I know, I know. I have gone on and on enough about this movie. You are probably SO sick of reading about it. You're probably wondering, "is this girl insane?". So I'm not going to say much. Shocked? You should be. I'm not gonna give anything away. But I am going to say that I am not the most obsessed Twilight fan out there. Let's just say that the midnight showing was crazy! Anyways, to sum up my entire experience I will just say...
I would like to take this time to say that in just FOUR DAYS I will be going to see Twilight at midnight! I'm going with my sister and one of her friends. I am SO excited! Tonight we're going to a Twilight movie premier party at Borders. I'm very interested to see what they do at these kinds of things. I'm so obsessed, heh. I am going with one of my best friends, and it's fun to be obsessive with her. Although, I'm kinda afraid that we're going to walk in and be the only people that showed up. Hah, that would be SO embarrassing.
So I just wanted to remind you that Twilight is coming out this Friday (11-21-08). Can you tell I'm excited?
Also, sorry I haven't had much time to blog lately (explains why my posts have been so short). I would post some reviews, but I haven't had time to read anything. Maybe I'll post a review on The Odyssey when I'm done reading it for school.
So, I found out that my show dates are Thursday, December 4 at 6pm and Saturday December 7 at 1pm.
Maybe you've noticed that I don't seem very excited? If so, you're right. This play has caused me to wonder about all the other acting opportunities out there. I have been so focused on getting roles at my school, but maybe it's time to branch out of my little bubble and try something new. Plus, I just don't know how much more stress I can handle from the plays at my school (Emily and Traci, you know what I am talking about).

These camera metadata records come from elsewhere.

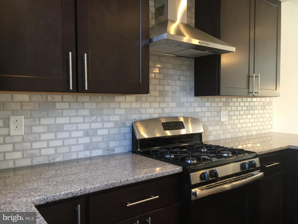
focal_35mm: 29
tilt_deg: +0.2
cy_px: 112
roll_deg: +0.6
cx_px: 149
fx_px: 250
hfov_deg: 61.7
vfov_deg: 48.2
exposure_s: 1/30
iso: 80
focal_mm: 4.15
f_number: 2.2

Things are so crazy right now! Time is just moving too fast, I wish everything would just slooow down. Anyways, I thought I would give you some updates on what's been going on in my crazy, hectic life.
The Secret Garden is really coming along (as the performance nears on December 4). I was REALLY worried about it at first. A week ago, nobody knew their lines and our director was threatening to cancel the play (yikes!). So on Wednesday and Friday she had cast 1 run through the play, and it was basically an audition. If you didn't know your lines, then you were pretty much out of the play. Also, how well you perform determines the amount of shows you get. But, everyone did amazing! I have been dreading this performance for months, because I knew how bad it was. Now, I am so excited! Everyone did such a fantastic job, it's actually coming together. Emily Ficken is doing such a phenomenal job playing Mary, I'm so proud of her. Unfortunately, I am in cast 2, which means my "audition" is this week. I don't have a huge part, so there is really not much I can mess up. But, I'm praying that it all goes well..I don't usually do very well under intense pressure! I will let you know by Thursday how everything went/what shows I got.
I have decided that I can't do NaNoWriMo. I REALLY want to, you have no idea how much. It's just not very realistic for me right now. I have so much homework and school stuff to do, it's insane. I figure that I can't really have much of a career as an author if I flunk out of high school (not to mention the fact that I also wouldn't be able to get into college), so I really need to focus on my school stuff. I've been feeling really behind lately on my writing, I feel like I just don't have time to write anymore, and that makes me feel kind of sad. I mean, this is something I really want to pursue..sometimes I just feel like maybe it won't ever happen. But the other night I found a Bible verse that really encouraged me. It's from Hebrews 11:1 and it says," Now faith is being sure of what we hope for and certain of what we do not see." I was like, wow, this completely applies to me! So no matter what ANYONE says, I know I am going to be an author, one way or another, it's going to happen. I just know that writing is what I was meant to do, I can't even explain it..I just know. I'm not exactly sure of the journey, but I am certain of the destination. But for now I am going to focus on school, whether I want to or not.
Oh, and can you believe that Twilight is only 19 days away!? I feel like screaming I am so excited! Tickets are on sale at some theaters for the midnight release. I am debating and whether to get them now, or wait. There is a theatre REALLY close to my house, but they said that they won't even know if they will have a midnight release until a week before. But, there is a theatre kinda close, but also kinda far away. It's like 15-30 min. away from my house. They have already started selling tickets for a midnight release. So, I am not sure if I should go ahead a buy those tickets or wait and see if the other theatre has them. But if I wait, then the other tickets might be sold out! Any ideas? Oh, and I got a Twilight shirt! It says "Team Edward" on the front and on the back it says "What if I'm not the hero? What if I'm the bad guy?" I love it!(Thanks Sami)
Ok, my last piece of news. And it's the most exciting (for me at least). Sarah Palin is coming to Raleigh and I am going to see her speak, today! I'm super excited, I love Sarah Palin. I'm hoping that I can actually get in, thousands of people are turned away from these kinds of things all the time. Yikes.
So now, I'm off to do homework for the day, fun? I think not.